[Written task 1] Copy the cricket series preview from "If New Zealand's" to "for this series.", switching "underdogs" to "outsiders".
[Written task 2] Name every person mentioned in the cricket series preview.

[Supplied text]

┌──

A clash between two brittle batting line-ups
New Zealand are ranked eighth in the ICC Test rankings, lower than all teams except Bangladesh and Zimbabwe. West Indies are sixth - they have 20 points more than New Zealand, and are ranked higher than Sri Lanka as well. With more high profile series happening simultaneously, this one clearly isn't the marquee series of the cricket calendar, but it's a fine opportunity for New Zealand to get a few wins - they haven't won a Test match this year.
They were one wicket away from beating England in Auckland earlier this year, but their inability to take that wicket meant the series ended 0-0. Before that, they'd lost 0-1 to South Africa and Pakistan, and 0-2 to Australia. They've drawn Test series against Pakistan, New Zealand and West Indies, but the last time they won a series against one of the top seven sides was way back in 2006 against West Indies, when they won a three-match series 2-0. Since then, even their home record is pretty ordinary - three wins and nine defeats in 23 matches, though that's still better than their dismal away record during this period. (Click here for New Zealand's series-wise record at home against the top seven sides since 2000.)
If New Zealand's recent home record is disappointing, then West Indies' away record during the last seven years is much worse, which should give the home team some encouragement for the series. Against the other top eight sides, they've won one Test and lost 15 out of 25, with their most recent results being two thorough drubbings inside three days in India.
The overall records against the top teams are remarkably similar for the two teams in the last seven years - 5-28 in 47 Tests for New Zealand, and 6-24 in 48 for West Indies - but the fact that West Indies are playing away must make them the underdogs for this series.
|Versus||Tests||Won/lost||Bat ave||Bowl ave||100s/ 50s|
|Top 7 teams (home)||23||3/ 9||27.28||36.87||16/ 59|
|Top 7 teams (away||24||2/ 19||25.81||38.38||11/ 44|
|Total||47||5/ 28||26.49||37.58||27/ 103|
|B'desh & Zim||9||6/ 0||43.99||26.33||10/ 25|
|Versus||Tests||Won/ lost||Bat ave||Bowl ave||100s/ 50s|
|Top 7 teams (home)||23||5/ 9||30.61||36.38||20/ 46|
|Top 7 teams (away)||25||1/ 15||28.68||45.32||19/ 55|
|Total||48||6/ 24||29.56||40.40||39/ 101|
|B'desh & Zim||8||5/ 2||38.47||27.30||11/ 16|
For both teams, batting is a huge concern. The line-ups are brittle, but each team has one young batsman who they hope will go on to much greater things. Darren Bravo's batting style invariably evokes comparisons with Brian Lara, while Kane Williamson - who has been ruled out of the first Test but should be back for the second - has been touted as the next big thing in New Zealand cricket for a while now. Bravo is a year-and-a-half older than Williamson, but in terms of Test experience there's little to separate the two. Both made their Test debuts within two weeks of each other, Williamson's played two more Tests, both have scored exactly four Test centuries, and both have shown a liking for Asian conditions: three of Williamson's centuries, and all four of Bravo's, have been made in Asia. Both batsmen have unusually low strike rates as well - in the 40s - but Bravo has the better average so far: 42.65, compared with Williamson's 34.78.

└──

Source data

┌──

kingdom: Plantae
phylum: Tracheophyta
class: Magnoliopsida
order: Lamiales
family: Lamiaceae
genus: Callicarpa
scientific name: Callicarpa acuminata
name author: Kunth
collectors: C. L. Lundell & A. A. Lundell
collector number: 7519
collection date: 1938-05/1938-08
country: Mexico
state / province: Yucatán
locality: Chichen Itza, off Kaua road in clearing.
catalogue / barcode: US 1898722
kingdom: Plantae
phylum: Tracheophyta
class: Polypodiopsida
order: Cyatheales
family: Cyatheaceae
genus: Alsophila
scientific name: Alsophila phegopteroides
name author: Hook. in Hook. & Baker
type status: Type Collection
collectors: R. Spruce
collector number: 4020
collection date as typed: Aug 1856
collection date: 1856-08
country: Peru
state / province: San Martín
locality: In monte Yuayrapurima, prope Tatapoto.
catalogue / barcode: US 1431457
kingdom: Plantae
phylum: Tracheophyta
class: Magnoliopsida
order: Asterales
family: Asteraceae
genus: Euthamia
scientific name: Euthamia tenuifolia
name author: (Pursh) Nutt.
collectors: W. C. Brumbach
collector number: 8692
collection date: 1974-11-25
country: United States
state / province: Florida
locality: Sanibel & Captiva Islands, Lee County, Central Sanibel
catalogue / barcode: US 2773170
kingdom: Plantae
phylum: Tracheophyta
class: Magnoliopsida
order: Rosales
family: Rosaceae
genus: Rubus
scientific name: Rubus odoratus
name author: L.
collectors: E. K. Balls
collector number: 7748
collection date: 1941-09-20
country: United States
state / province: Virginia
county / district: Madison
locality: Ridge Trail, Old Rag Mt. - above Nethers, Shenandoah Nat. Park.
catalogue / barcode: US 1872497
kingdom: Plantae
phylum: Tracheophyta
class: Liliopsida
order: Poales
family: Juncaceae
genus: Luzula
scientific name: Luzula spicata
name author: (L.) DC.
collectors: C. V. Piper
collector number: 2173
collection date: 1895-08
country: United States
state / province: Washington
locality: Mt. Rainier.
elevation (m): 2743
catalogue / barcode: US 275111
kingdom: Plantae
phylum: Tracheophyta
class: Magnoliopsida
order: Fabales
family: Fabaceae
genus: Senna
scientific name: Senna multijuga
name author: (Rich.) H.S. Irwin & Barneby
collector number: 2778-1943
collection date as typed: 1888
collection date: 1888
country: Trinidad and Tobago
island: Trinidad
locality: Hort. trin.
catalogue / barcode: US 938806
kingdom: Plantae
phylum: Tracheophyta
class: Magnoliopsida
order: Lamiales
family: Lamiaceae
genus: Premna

└──

[Response 1]
If New Zealand's recent home record is disappointing, then West Indies' away record during the last seven years is much worse, which should give the home team some encouragement for the series. Against the other top eight sides, they've won one Test and lost 15 out of 25, with their most recent results being two thorough drubbings inside three days in India.
The overall records against the top teams are remarkably similar for the two teams in the last seven years - 5-28 in 47 Tests for New Zealand, and 6-24 in 48 for West Indies - but the fact that West Indies are playing away must make them the outsiders for this series.

[Response 2] Darren Bravo, Brian Lara, Kane Williamson